Benefits of this patch:
- Removed a lot of calls to strlen(), especially for field_string
- Strings generated by parser are now const strings, less chance of
accidently changing a string
- Removed a lot of calls with LEX_STRING as parameter (changed to pointer)
- More uniform code
- Item::name_length was not kept up to date. Now fixed
- Several bugs found and fixed (Access to null pointers,
access of freed memory, wrong arguments to printf like functions)
- Removed a lot of casts from (const char*) to (char*)
Changes:
- This caused some ABI changes
- lex_string_set now uses LEX_CSTRING
- Some fucntions are now taking const char* instead of char*
- Create_field::change and after changed to LEX_CSTRING
- handler::connect_string, comment and engine_name() changed to LEX_CSTRING
- Checked printf() related calls to find bugs. Found and fixed several
errors in old code.
- A lot of changes from LEX_STRING to LEX_CSTRING, especially related to
parsing and events.
- Some changes from LEX_STRING and LEX_STRING & to LEX_CSTRING*
- Some changes for char* to const char*
- Added printf argument checking for my_snprintf()
- Introduced null_clex_str, star_clex_string, temp_lex_str to simplify
code
- Added item_empty_name and item_used_name to be able to distingush between
items that was given an empty name and items that was not given a name
This is used in sql_yacc.yy to know when to give an item a name.
- select table_name."*' is not anymore same as table_name.*
- removed not used function Item::rename()

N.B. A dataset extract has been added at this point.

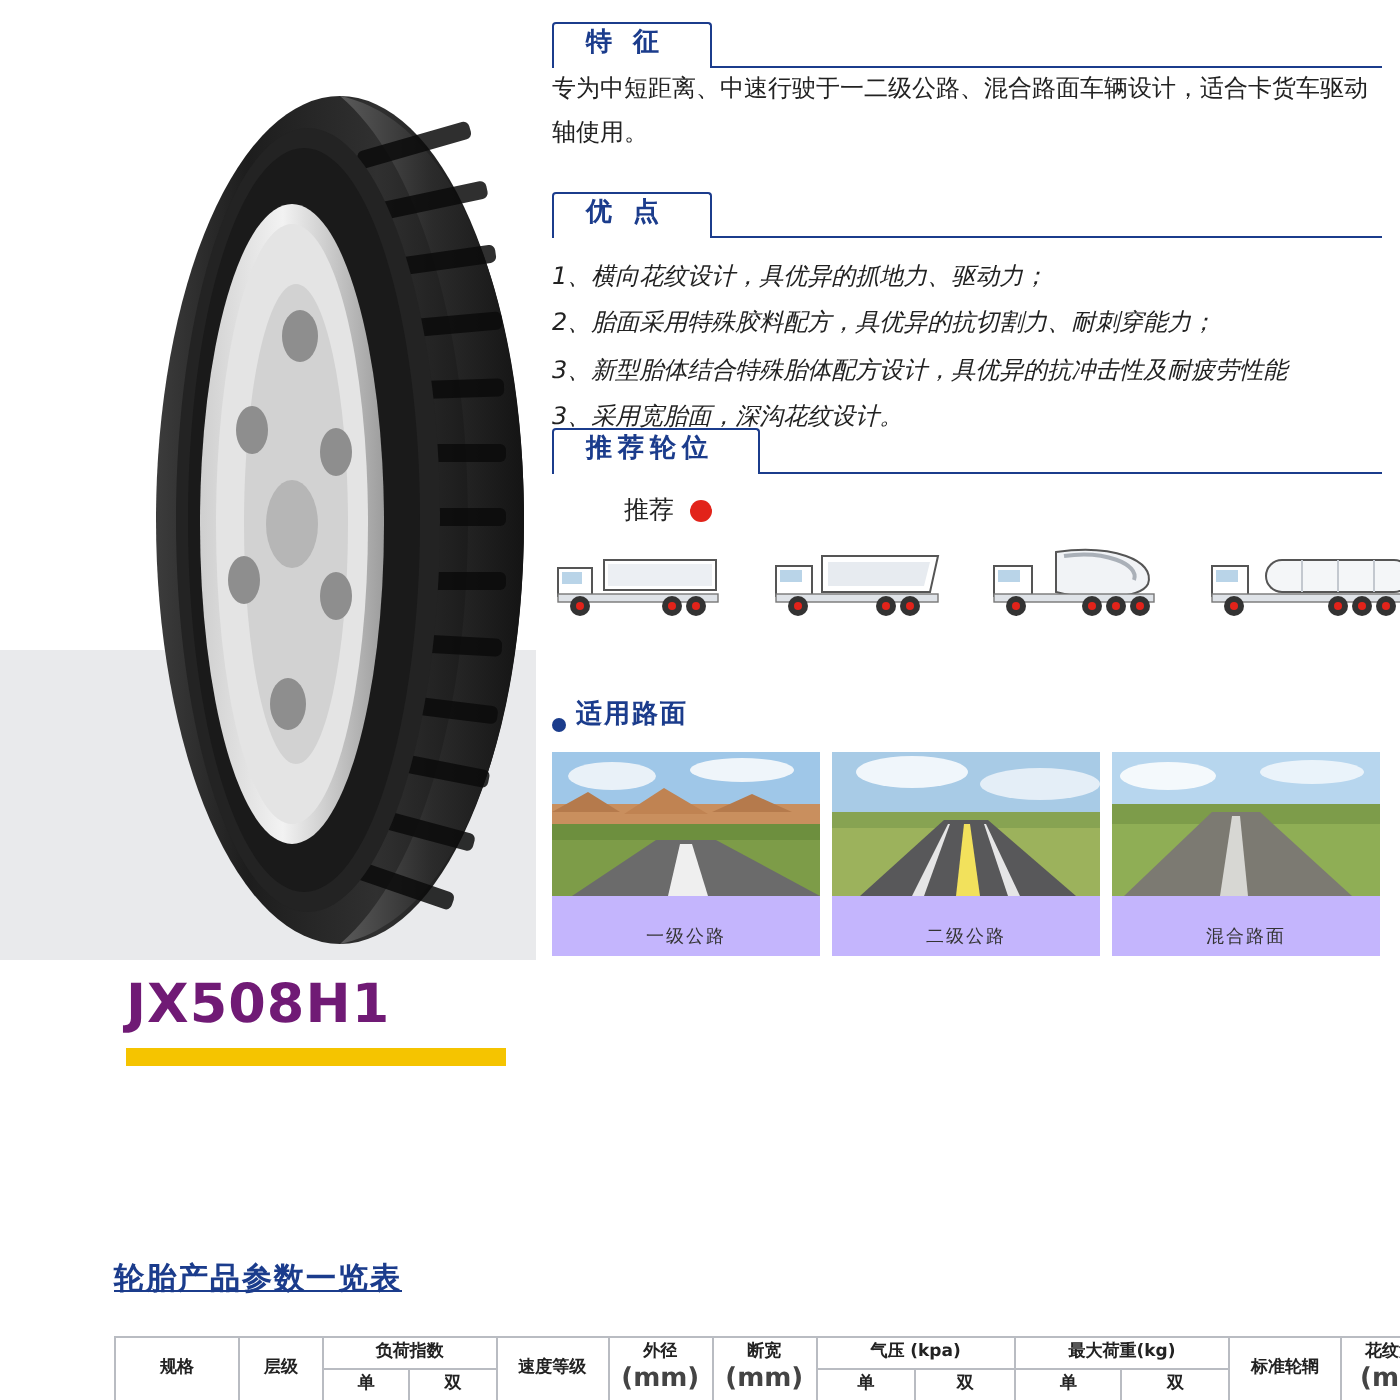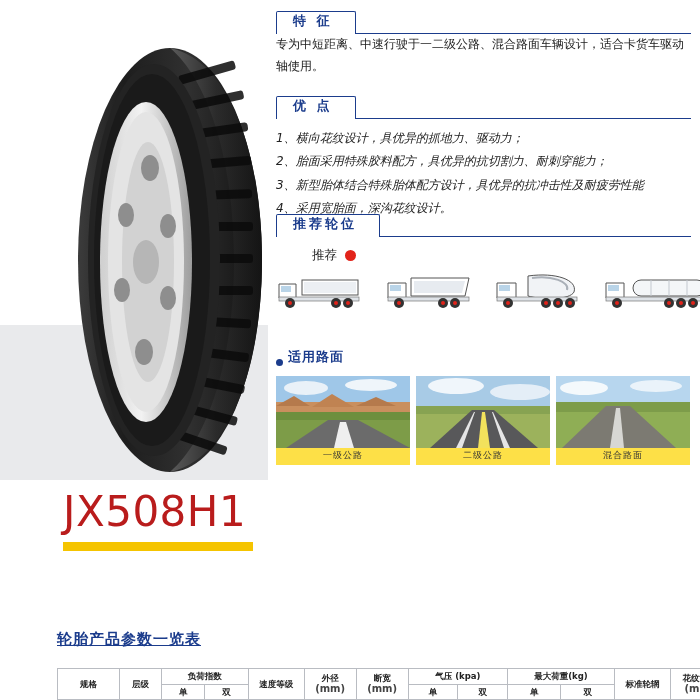"4、采用宽胎面，深沟花纹设计。" div.list-line { text: 4 -> 3 }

- Added comparision of item->name_length before some calls to
my_strcasecmp() to speed up comparison
- Moved Item_sp_variable::make_field() from item.h to item.cc
- Some minimal code changes to avoid copying to const char *
- Fixed wrong error message in wsrep_mysql_parse()
- Fixed wrong code in find_field_in_natural_join() where real_item() was
set when it shouldn't
- ER_ERROR_ON_RENAME was used with extra arguments.
- Removed some (wrong) ER_OUTOFMEMORY, as alloc_root will already
give the error.
TODO:
- Check possible unsafe casts in plugin/auth_examples/qa_auth_interface.c
- Change code to not modify LEX_CSTRING for database name
(as part of lower_case_table_names)